Лицо Резника вдруг неузнаваемо изменилось: зубы оскалились, задергались мышцы лица, заходили туда-сюда желваки, словно там, под кожей, бегали мыши. Сам того не понимая, своими словами Иван угодил в больное место Резника.
– Все вы со временем перерождаетесь, – прохрипел он, – даже такие заслуженные и верные, как ты. Кричите про мировую революцию, а своя рубашка вам ближе к телу! Способный казачок его растрогал! Это наше, не замай! А потом начнется снова – традиции, почва, держава! Всевеликое Войско Донское! Россия – единая и неделимая! А за что мы боролись? Где способные дети моего народа? Сгинули на каторге, на виселицах, сгорели живьем во время погромов! Мы пожертвовали своими лучшими сыновьями, чтобы дать рабам лучшую жизнь! Кто за это заплатит? Этот гаденыш до революции учился в гимназии, и после революции он, видите ли, должен учиться, заниматься литературой! Какие такие у него заслуги перед революцией, что все это ему надо принести на блюдечке? Способных надо искать среди тех, кто это заслужил! Те же, кто не гнил живьем в гетто и вонючих местечках, пусть сначала испытают, что это такое!
– Как ты говоришь… «гето»? Это что такое? – спросил Погорелов. – Я что-то тебя не очень понял. Ты, к примеру, о каком народе гутаришь? Вообще о трудовом или о своем, еврейском?
И почему кто-то должен гнить живьем? Разве мы для этого революцию делали?
Резник опомнился, усилием воли справился с собой, взял в кулак свою бороду, дернул ее вниз, словно укрощая таким образом пляшущие невпопад мышцы лица.
– О пролетариате я говорю. А мой народ – колыбель пролетариата, если тебе неизвестно. Ладно, мы здесь собрались не лясы точить. Твой вывод по делу?
– Я буду голосовать против высшей меры Шолохову, а это, как ты знаешь, означает по нашим правилам, что расстрелять его нельзя. Само дело рекомендую передать в народный суд.

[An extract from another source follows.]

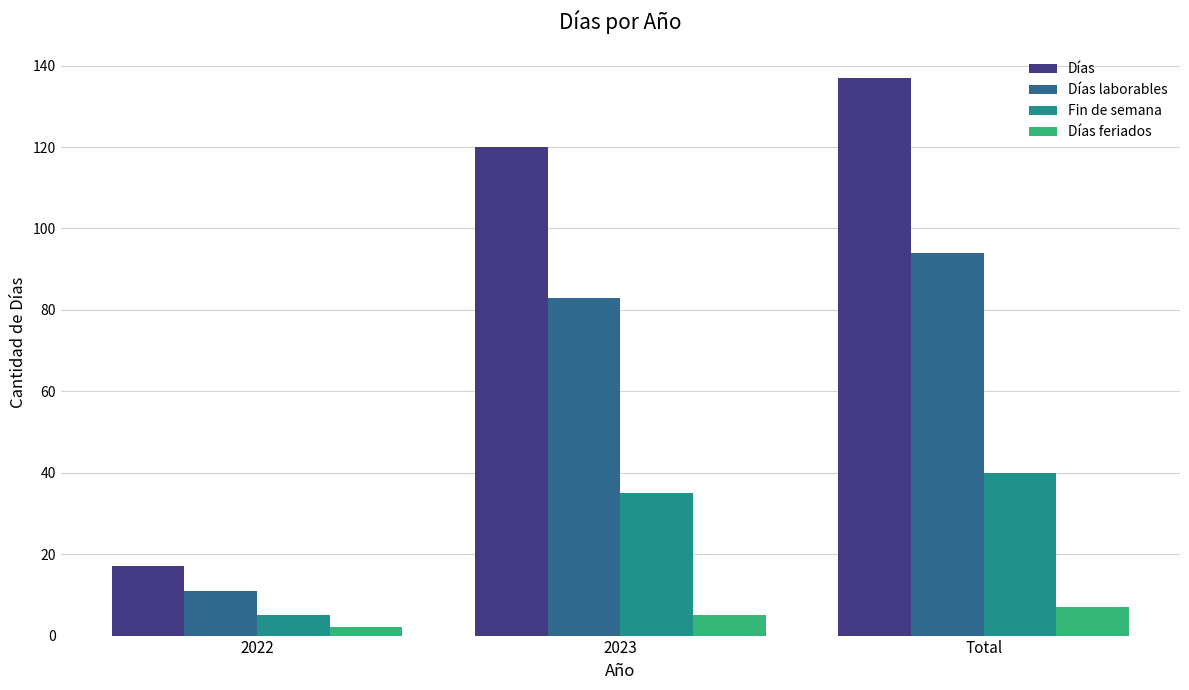

Rank the series by their maximum value, from lowest to highest.

Días feriados, Fin de semana, Días laborables, Días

Резник положил перед собой на стол свои руки с набрякшими узлами жил и некоторое время смотрел на них, как смотрят на какой-нибудь посторонний предмет.

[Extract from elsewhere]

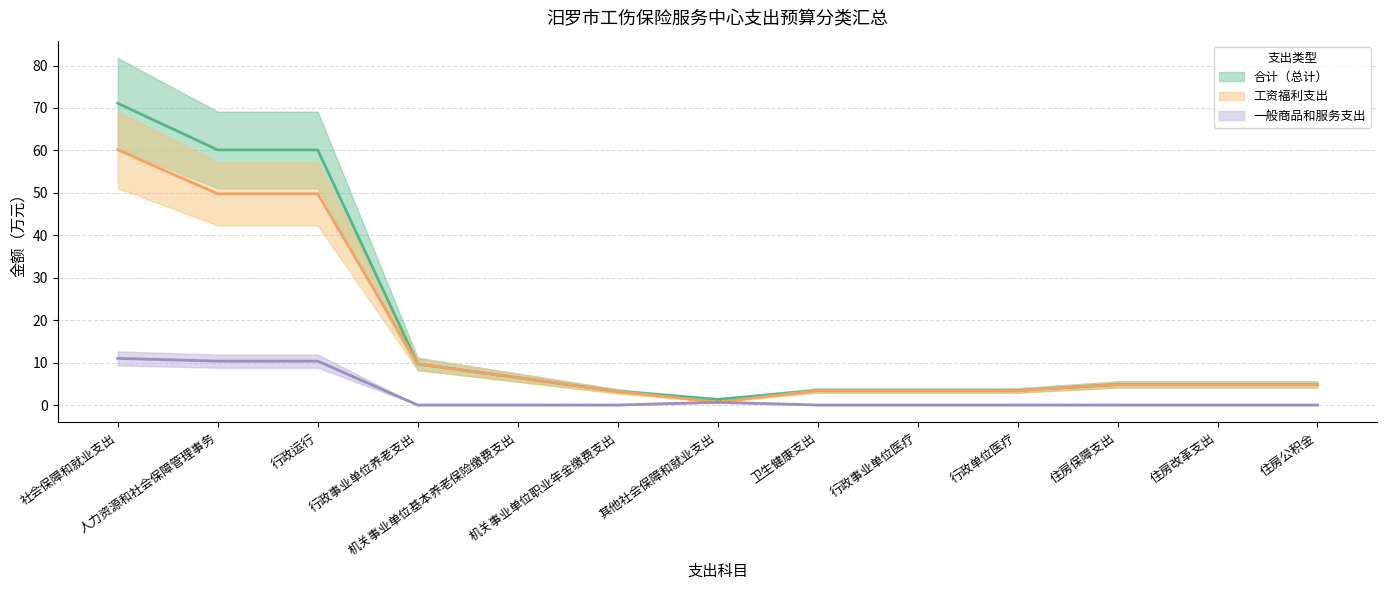

What is the difference between the second highest and second lowest values in the 合计（总计） series?

56.9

– Придет время, и я напомню тебе этот разговор, Иван. Этот Шолохов еще обязательно покажет себя. И тогда я добьюсь, чтобы ты больше не работал в ГПУ. Мягкотелым не место в наших рядах. Сегодня из чекиста ты превратился в оппортуниста.
Погорелов поднялся, глядя в пол, оправил гимнастерку.

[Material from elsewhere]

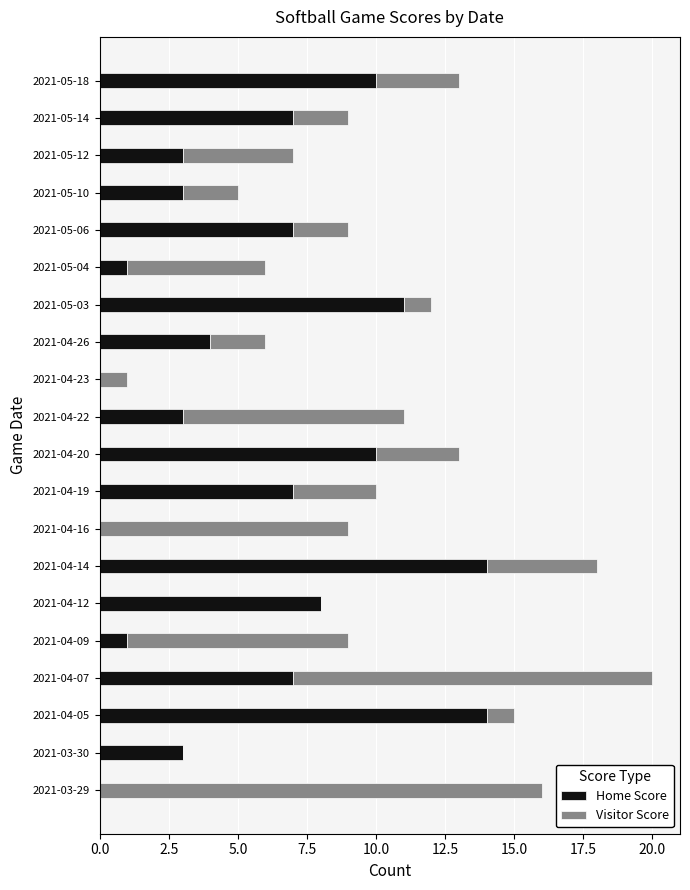

At which category is the sum across all series the highest?

2021-04-07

– Ты мне не угрожай, Илья Ефимыч, я и не от таких угрозы слышал. Меня в Чека партия направила, она и отзовет, если надо. А то что же получается? Один старый член партии заимел зуб на мальчишку, и ему вынь да положь надо его расстрелять. А когда другой член партии считает, что он таким образом неправильно использует служебное положение, он, видишь ли, оппортунист. А если, товарищ Резник, тебе завтра таракан в голову забежит и ты пойдешь по улице людей направо и налево резать? Тронуть тебя не моги, а то из ГПУ выгонят?
Резник как-то странно посмотрел на Ивана, потом придвинул к себе бумагу, макнул перо в чернильницу и продолжил свое писание, согнувшись над столом и держа голову несколько набок, как и давеча, словно никакого разговора между ними не было.